Martinez also said that, for a large portion of the region’s remaining unhoused community, there are no viable options to escape ordinance enforcement. She said for homeless residents who don’t suffer from substance abuse or mental health disorders, the only recourse tends to be shelters — which are largely temporary solutions to homelessness.

While she acknowledges the city’s efforts in clearing encampments, Martinez said she hopes people do not confuse that for an absence of homeless people in their community.

“Just because you don’t see the trash doesn’t mean we’re not there,” Martinez said. “Now we just have a jacket on and we’re just walking around going, ‘What do I do?’”

Where does Fresno’s anti-camping law go from here?

Last week, the case against Wickey Two Hands was dismissed on technical grounds. The trial would have involved the first homeless man, Two Hands, fighting the ordinance on legal grounds.

The Fresno City Attorney’s office, the prosecuting team, still has a chance to appeal the judge’s ruling. Even if this case passes them by, however, another trial could come in the future, as the ordinance still exists with no signs of repeal in sight.

Attorney Kevin Little, who represented Two Hands during the trial said after the case was dismissed, “if the city is never going to actually seek to take these cases to trial, then that just begs the question: Why do we have this stupid ordinance in the first place?”

The region has not seen an updated homeless count in nearly two years, but they’ll get an updated number following the release of this year’s Point-in-Time Count — a federally mandated practice used to count a local homeless population.

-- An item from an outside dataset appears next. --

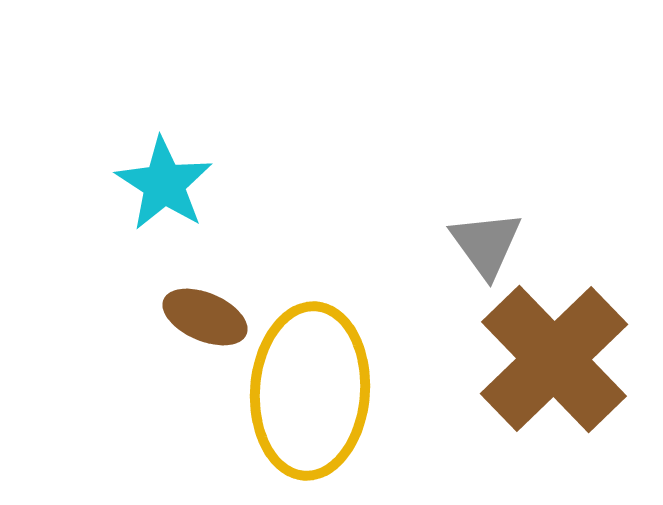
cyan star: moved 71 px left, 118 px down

“There is a level of decency that we must treat (the homeless) with, but we must also not give up on them so much that we refuse to have any expectations for them as a fellow human being,” Arias said. “I think too many people have confused helping with enabling somebody to continue in a downward trajectory.”

Fresno’s anti-camping may also hit another roadblock through state intervention. The California legislature is currently set to introduce SB634 – a state bill that, if passed, could essentially void the city’s anti-camping law.

The bill, authored by Democratic state Sen. Sasha Renee Perez, would stop local jurisdictions from adopting or enforcing local ordinances that “imposes civil or criminal penalties on a person who is homeless for any act immediately related to homelessness or any act related to basic survival, or on a person who is assisting a person who is homeless with any act related to basic survival.”

The bill is scheduled to be heard later this month. Should the proposed law gain enough traction to pass, jurisdictions like Fresno may be forced to go back to square one, and businesses may be asked to navigate the challenges they once thought were left in the past.